> [Task details] Copy word for word, please, the lines of the entries below running from the one containing "cells demonstrate medium" to the one containing "cell carcinoma stained", both ends included.

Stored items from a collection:
━━━━━━━━
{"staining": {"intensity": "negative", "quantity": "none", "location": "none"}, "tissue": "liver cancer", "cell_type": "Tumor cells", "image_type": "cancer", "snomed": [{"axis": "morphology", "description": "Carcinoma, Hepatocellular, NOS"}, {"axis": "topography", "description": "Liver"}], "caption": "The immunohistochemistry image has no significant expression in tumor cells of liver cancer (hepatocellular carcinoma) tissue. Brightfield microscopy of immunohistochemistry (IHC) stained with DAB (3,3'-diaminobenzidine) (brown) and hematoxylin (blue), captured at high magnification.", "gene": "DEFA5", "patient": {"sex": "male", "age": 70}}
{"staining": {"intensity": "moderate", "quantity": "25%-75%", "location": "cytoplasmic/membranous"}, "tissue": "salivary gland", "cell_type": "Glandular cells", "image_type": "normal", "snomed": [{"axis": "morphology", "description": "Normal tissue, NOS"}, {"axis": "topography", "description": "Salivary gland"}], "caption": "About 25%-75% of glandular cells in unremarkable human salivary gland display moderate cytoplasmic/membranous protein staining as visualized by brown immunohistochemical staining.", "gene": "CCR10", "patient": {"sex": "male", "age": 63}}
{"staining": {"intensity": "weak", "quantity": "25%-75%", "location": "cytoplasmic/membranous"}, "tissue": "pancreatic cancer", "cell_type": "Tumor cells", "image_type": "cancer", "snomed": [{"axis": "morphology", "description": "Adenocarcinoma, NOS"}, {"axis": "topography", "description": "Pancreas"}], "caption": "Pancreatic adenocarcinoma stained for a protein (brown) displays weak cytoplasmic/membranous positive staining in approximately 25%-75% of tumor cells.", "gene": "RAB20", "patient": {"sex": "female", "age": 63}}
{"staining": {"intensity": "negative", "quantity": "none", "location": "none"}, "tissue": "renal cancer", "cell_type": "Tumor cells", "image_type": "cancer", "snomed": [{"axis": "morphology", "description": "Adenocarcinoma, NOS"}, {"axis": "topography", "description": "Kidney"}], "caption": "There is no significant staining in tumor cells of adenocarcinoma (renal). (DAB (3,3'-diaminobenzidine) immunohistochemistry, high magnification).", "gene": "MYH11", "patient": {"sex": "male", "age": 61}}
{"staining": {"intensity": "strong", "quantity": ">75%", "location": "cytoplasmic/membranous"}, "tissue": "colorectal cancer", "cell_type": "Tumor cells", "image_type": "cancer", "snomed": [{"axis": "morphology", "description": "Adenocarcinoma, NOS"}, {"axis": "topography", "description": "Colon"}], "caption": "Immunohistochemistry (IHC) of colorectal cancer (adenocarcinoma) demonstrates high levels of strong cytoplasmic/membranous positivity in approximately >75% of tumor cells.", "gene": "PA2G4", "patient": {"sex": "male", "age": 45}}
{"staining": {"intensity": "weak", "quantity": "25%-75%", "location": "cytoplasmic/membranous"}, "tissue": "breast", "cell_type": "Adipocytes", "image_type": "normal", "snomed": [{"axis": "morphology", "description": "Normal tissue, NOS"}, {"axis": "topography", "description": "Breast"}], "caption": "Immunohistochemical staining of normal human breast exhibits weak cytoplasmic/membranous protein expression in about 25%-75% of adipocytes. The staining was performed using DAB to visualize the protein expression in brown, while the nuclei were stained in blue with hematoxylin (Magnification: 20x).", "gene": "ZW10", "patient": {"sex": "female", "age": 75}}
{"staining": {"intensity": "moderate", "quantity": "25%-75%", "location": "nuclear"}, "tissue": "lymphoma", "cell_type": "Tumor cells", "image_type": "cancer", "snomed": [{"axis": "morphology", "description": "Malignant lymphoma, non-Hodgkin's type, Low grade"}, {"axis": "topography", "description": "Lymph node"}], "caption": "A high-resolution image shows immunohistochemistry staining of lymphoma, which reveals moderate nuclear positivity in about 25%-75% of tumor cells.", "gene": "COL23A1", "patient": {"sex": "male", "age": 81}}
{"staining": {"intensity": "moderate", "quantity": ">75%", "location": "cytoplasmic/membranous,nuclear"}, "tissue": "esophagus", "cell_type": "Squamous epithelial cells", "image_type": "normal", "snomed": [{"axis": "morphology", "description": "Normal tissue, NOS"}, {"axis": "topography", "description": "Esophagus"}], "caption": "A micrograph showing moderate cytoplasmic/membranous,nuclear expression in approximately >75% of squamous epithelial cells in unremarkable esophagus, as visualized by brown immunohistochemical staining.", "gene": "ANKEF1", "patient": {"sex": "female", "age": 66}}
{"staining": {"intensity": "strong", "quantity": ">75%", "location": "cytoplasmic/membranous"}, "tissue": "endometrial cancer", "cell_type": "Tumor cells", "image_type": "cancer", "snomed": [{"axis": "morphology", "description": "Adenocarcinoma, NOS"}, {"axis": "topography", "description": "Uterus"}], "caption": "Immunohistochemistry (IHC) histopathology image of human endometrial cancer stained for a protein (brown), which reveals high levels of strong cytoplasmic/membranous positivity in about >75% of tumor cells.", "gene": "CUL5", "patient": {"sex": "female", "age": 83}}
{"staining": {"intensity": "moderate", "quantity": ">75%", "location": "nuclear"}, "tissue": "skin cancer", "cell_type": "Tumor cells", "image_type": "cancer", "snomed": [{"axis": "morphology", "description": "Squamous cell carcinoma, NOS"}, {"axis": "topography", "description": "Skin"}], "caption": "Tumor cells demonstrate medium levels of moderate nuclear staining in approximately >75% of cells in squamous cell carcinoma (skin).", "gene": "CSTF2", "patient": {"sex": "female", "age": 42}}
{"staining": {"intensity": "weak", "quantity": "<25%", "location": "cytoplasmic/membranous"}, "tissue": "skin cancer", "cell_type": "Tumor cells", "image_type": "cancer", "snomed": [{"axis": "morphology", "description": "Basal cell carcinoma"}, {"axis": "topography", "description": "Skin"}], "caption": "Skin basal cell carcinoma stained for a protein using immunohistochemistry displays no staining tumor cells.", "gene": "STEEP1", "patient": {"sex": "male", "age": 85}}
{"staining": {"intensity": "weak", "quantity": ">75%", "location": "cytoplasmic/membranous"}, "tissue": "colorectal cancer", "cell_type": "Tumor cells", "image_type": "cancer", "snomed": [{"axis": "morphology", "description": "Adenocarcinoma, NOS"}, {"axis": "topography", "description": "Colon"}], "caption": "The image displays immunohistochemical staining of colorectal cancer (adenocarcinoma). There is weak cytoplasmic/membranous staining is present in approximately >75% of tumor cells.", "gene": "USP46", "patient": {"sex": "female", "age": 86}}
━━━━━━━━
> [Exercise output]
{"staining": {"intensity": "moderate", "quantity": ">75%", "location": "nuclear"}, "tissue": "skin cancer", "cell_type": "Tumor cells", "image_type": "cancer", "snomed": [{"axis": "morphology", "description": "Squamous cell carcinoma, NOS"}, {"axis": "topography", "description": "Skin"}], "caption": "Tumor cells demonstrate medium levels of moderate nuclear staining in approximately >75% of cells in squamous cell carcinoma (skin).", "gene": "CSTF2", "patient": {"sex": "female", "age": 42}}
{"staining": {"intensity": "weak", "quantity": "<25%", "location": "cytoplasmic/membranous"}, "tissue": "skin cancer", "cell_type": "Tumor cells", "image_type": "cancer", "snomed": [{"axis": "morphology", "description": "Basal cell carcinoma"}, {"axis": "topography", "description": "Skin"}], "caption": "Skin basal cell carcinoma stained for a protein using immunohistochemistry displays no staining tumor cells.", "gene": "STEEP1", "patient": {"sex": "male", "age": 85}}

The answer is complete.